An extremely fast stretch is happening at the ankle and knee while this is happening. Just like a rubber band builds up tension, your tendons are building up a lot of kinetic energy that can be used in your jump. Like we discussed last week with a static jump you are relying more on your muscle contractions to jump. We still use our muscles in plyometrics, but the speed of contraction is much greater with the help of the elasticity of our tendons. Remember: to develop power you must increase force, velocity, or both. Strength training and static jumps improve the force, and plyometrics will improve the velocity.
Progression is everything
If you want to perform plyometrics safely you need a plan to get there.
- Learn proper jumping technique (week 1).
- Get stronger with basic barbell lifts (week 2). Many coaches recommend being able to squat 2x your bodyweight before implementing plyos. Specifically, you will want to improve/emphasize eccentric strength as the fall from the box to the ground is creating a massive eccentric force that you will have to be able to absorb. It’s the fall that can be dangerous for an unprepared athlete, not the jump.

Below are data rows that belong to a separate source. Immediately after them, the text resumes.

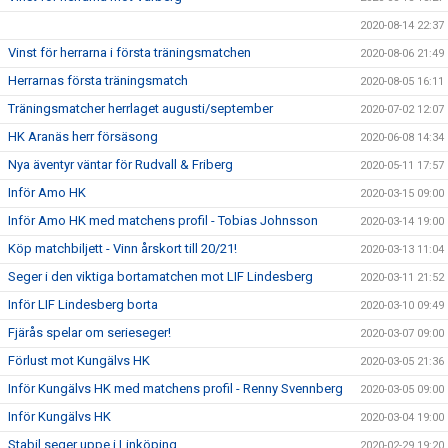
2020-08-14 22:37
Vinst för herrarna i första träningsmatchen
2020-08-06 21:49
Herrarnas första träningsmatch
2020-08-05 16:11
Träningsmatcher herrlaget augusti/september
2020-07-02 12:07
HK Aranäs herr försäsong
2020-06-08 14:34
Nya äventyr väntar för Rudvall & Friberg
2020-05-11 17:57
Inför Amo HK
2020-03-15 09:00
Inför Amo HK med matchens profil - Tobias Johnsson
2020-03-14 19:00
Köp matchbiljett - Vinn årskort till 20/21!
2020-03-13 11:04
Seger i den viktiga bortamatchen mot LIF Lindesberg
2020-03-11 21:52
Inför LIF Lindesberg borta
2020-03-10 09:49
Fjärås spelar om serieseger!
2020-03-07 09:00
Förlust mot Kungälvs HK
2020-03-05 21:36
Inför Kungälvs HK med matchens profil - Renny Svennberg
2020-03-05 09:00
Inför Kungälvs HK
2020-03-04 19:00
Stabil seger uppe i Linköping
2020-02-29 19:20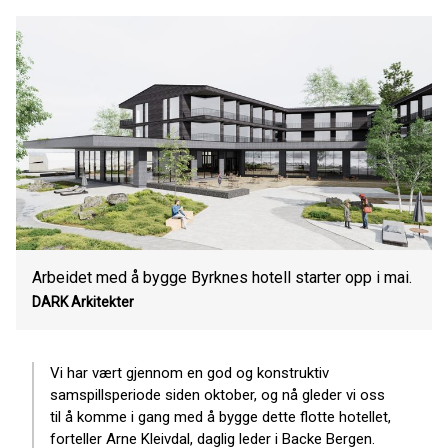
Arbeidet med å bygge Byrknes hotell starter opp i mai.
DARK Arkitekter
Vi har vært gjennom en god og konstruktiv
samspillsperiode siden oktober, og nå gleder vi oss
til å komme i gang med å bygge dette flotte hotellet,
forteller Arne Kleivdal, daglig leder i Backe Bergen.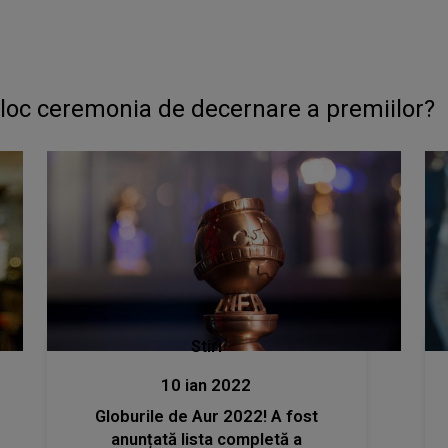
 loc ceremonia de decernare a premiilor?
Stiri
10 ian 2022
Globurile de Aur 2022! A fost
anunțată lista completă a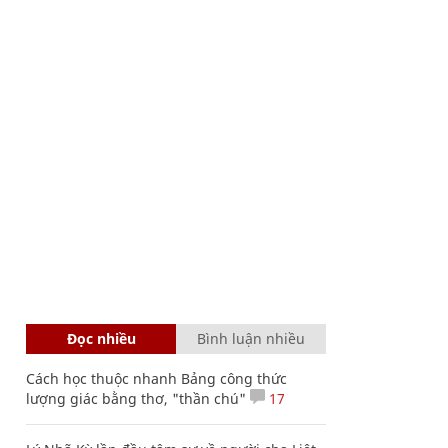
Đọc nhiều
Bình luận nhiều
Cách học thuộc nhanh Bảng công thức
lượng giác bằng thơ, "thần chú"
17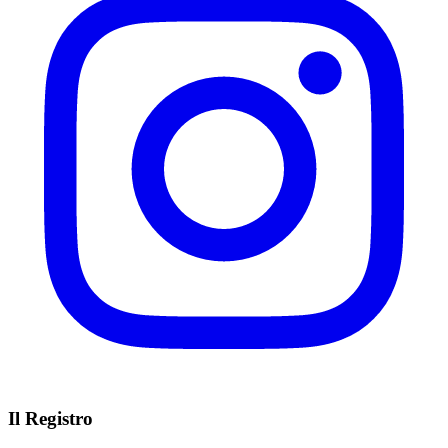
Il Registro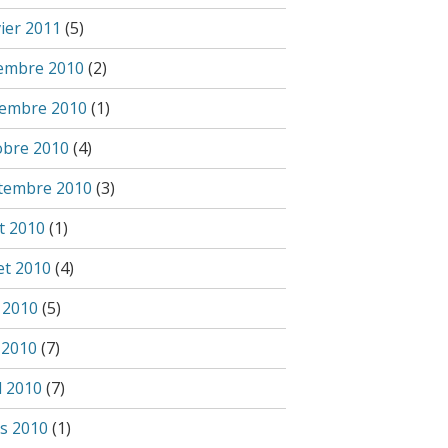
vier 2011
(5)
embre 2010
(2)
embre 2010
(1)
obre 2010
(4)
tembre 2010
(3)
t 2010
(1)
let 2010
(4)
n 2010
(5)
 2010
(7)
l 2010
(7)
s 2010
(1)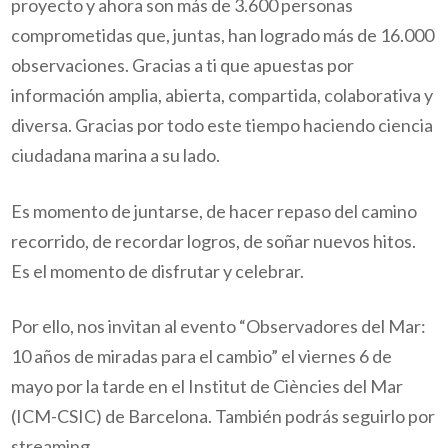
proyecto y ahora son más de 3.600 personas
comprometidas que, juntas, han logrado más de 16.000
observaciones. Gracias a ti que apuestas por
información amplia, abierta, compartida, colaborativa y
diversa. Gracias por todo este tiempo haciendo ciencia
ciudadana marina a su lado.
Es momento de juntarse, de hacer repaso del camino
recorrido, de recordar logros, de soñar nuevos hitos.
Es el momento de disfrutar y celebrar.
Por ello, nos invitan al evento “Observadores del Mar:
10 años de miradas para el cambio” el viernes 6 de
mayo por la tarde en el Institut de Ciències del Mar
(ICM-CSIC) de Barcelona. También podrás seguirlo por
streaming.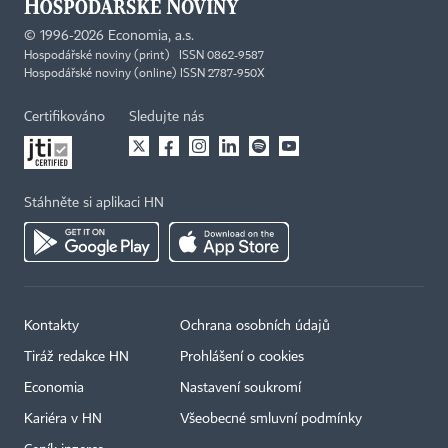
©
1996-2026
Economia, a.s.
Hospodářské noviny (print) ISSN 0862-9587
Hospodářské noviny (online) ISSN 2787-950X
Certifikováno
Sledujte nás
Stáhněte si aplikaci HN
Kontakty
Ochrana osobních údajů
Tiráž redakce HN
Prohlášení o cookies
Economia
Nastavení soukromí
Kariéra v HN
Všeobecné smluvní podmínky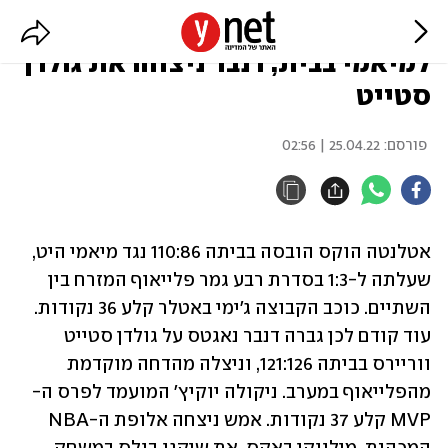
פלייאוף ה-NBA: אטלנטה הפסידה
למיאמי בבית, דנבר ניצחה את גולדן
סטייט
פורסם:
25.04.22 | 02:56
אטלנטה הוקס הובסה בביתה 110:86 נגד מיאמי היט, 
שעלתה ל-1:3 בסדרת רבע גמר פלייאוף המזרח בין 
השתיים. כוכב הקבוצה ג'ימי באטלר קלע 36 נקודות. 
עוד קודם לכן גברה דנבר נאגטס על גולדן סטייט 
ווריירס בביתה 121:126, וניצלה מהדחה מוקדמת 
מהפלייאוף במערב. ניקולה יוקיץ' המועמד לפרס ה-
MVP קלע 37 נקודות. אמש ניצחה אלופת ה-NBA 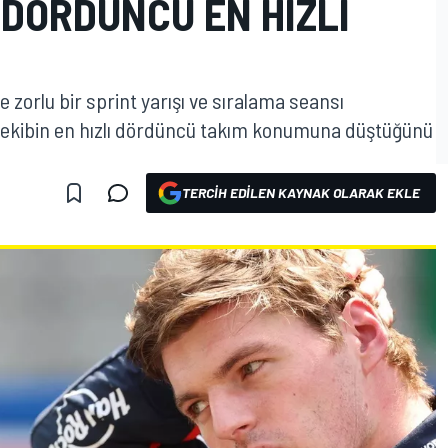
 DÖRDÜNCÜ EN HIZLI
 zorlu bir sprint yarışı ve sıralama seansı
 ekibin en hızlı dördüncü takım konumuna düştüğünü
TERCIH EDILEN KAYNAK OLARAK EKLE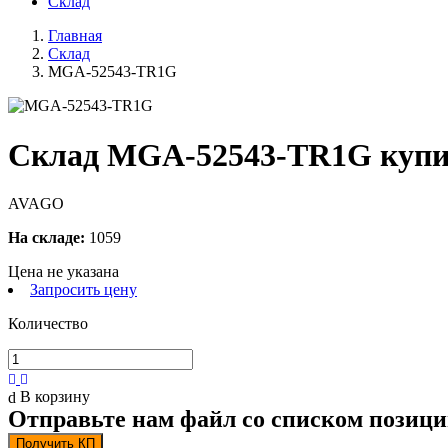
Склад
Главная
Склад
MGA-52543-TR1G
Склад MGA-52543-TR1G купи
AVAGO
На складе:
1059
Цена не указана
Запросить цену
Количество
В корзину
Отправьте нам файл со списком позици
Получить КП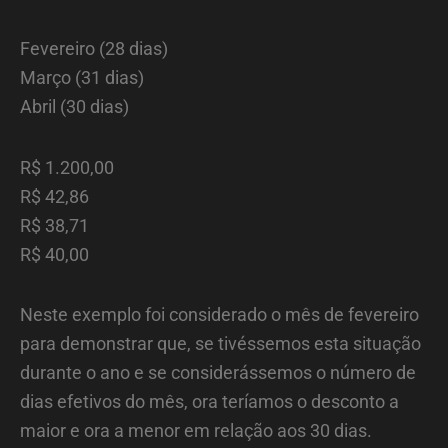
Fevereiro (28 dias)
Março (31 dias)
Abril (30 dias)
R$ 1.200,00
R$ 42,86
R$ 38,71
R$ 40,00
Neste exemplo foi considerado o mês de fevereiro
para demonstrar que, se tivéssemos esta situação
durante o ano e se considerássemos o número de
dias efetivos do mês, ora teríamos o desconto a
maior e ora a menor em relação aos 30 dias.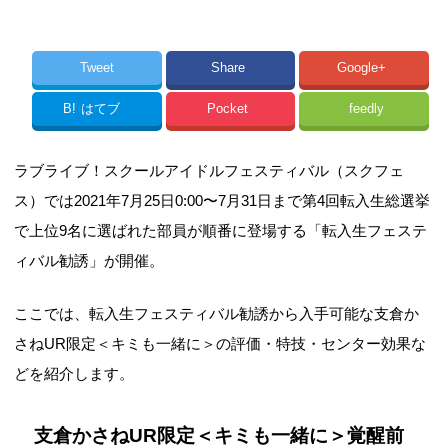
Tweet
Share
Google+
B!
はてブ
Pocket
feedly
ラブライブ！スクールアイドルフェスティバル（スクフェ
ス）では2021年7月25日0:00〜7月31日まで第4回転入生総選挙
で上位9名に選ばれた部員が順番に登場する「転入生フェステ
ィバル勧誘」が開催。
ここでは、転入生フェスティバル勧誘から入手可能な支倉か
さねUR限定＜キミも一緒に＞の評価・特技・センター効果な
どを紹介します。
支倉かさねUR限定＜キミも一緒に＞覚醒前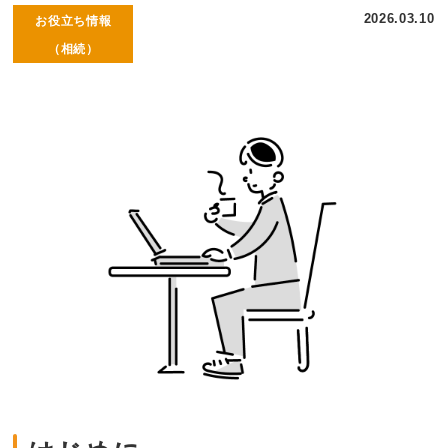
2026.03.10
お役立ち情報
（相続）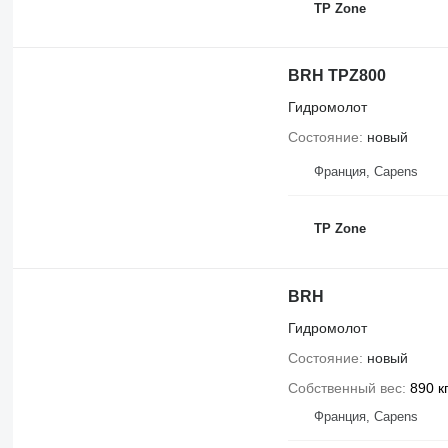
TP Zone
BRH TPZ800
Гидромолот
Состояние
новый
Франция, Capens
TP Zone
BRH
Гидромолот
Состояние
новый
Собственный вес
890 к
Франция, Capens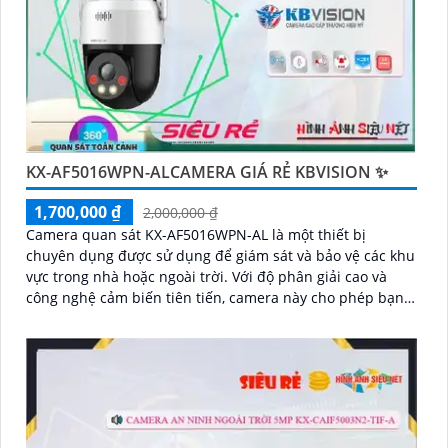
KX-AF5016WPN-ALCAMERA GIÁ RẺ KBVISION ✨
1,700,000 ₫
2,000,000 ₫
Camera quan sát KX-AF5016WPN-AL là một thiết bị
chuyên dụng được sử dụng để giám sát và bảo vệ các khu
vực trong nhà hoặc ngoài trời. Với độ phân giải cao và
công nghệ cảm biến tiên tiến, camera này cho phép bạn
xem hình ảnh rõ nét và chi tiết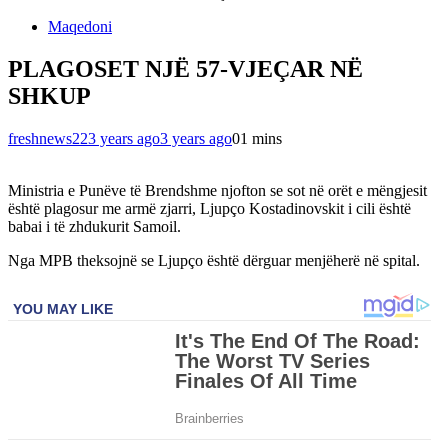
Maqedoni
PLAGOSET NJË 57-VJEÇAR NË
SHKUP
freshnews22
3 years ago
3 years ago
0
1 mins
Ministria e Punëve të Brendshme njofton se sot në orët e mëngjesit
është plagosur me armë zjarri, Ljupço Kostadinovskit i cili është
babai i të zhdukurit Samoil.
Nga MPB theksojnë se Ljupço është dërguar menjëherë në spital.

- Perform lower level plyos like low box (6-12”) depth jumps or repetitive pogo hops to condition the structure of the lower leg to be able to handle these forces.
How the Stretch Reflex Works
The stretch shortening cycle (SSC) or stretch reflex is a powerful mechanism found in the human body. First off – it is referring to the muscle spindles and golgi tendon organs (GTO) which are receptors that measure changes in stretch and tension of a muscle. Think of when a doctor taps your knee with a mallet. They are tapping the patellar tendon, which will then lead to a small stretch in the quadriceps muscle; muscle spindles will detect this and send a signal to the brain, leading to a counter action of a rapid contraction of the same muscle. This is obviously useful to prevent injury but is also a trainable mechanism that can lead to dramatic improvements in jumping and sprinting ability. With every stride you take when sprinting this is occurring. When you see a basketball player running up for a highlight reel dunk this is happening just prior to them leaving the ground.
That concludes our four-week vertical jump series. You now have the knowledge of what you should be focusing on and how to progress your training to achieve greater jumping ability. No matter the sport you play every athlete needs to be more athletic. Improve your vertical jump and you are on a great track to doing just that!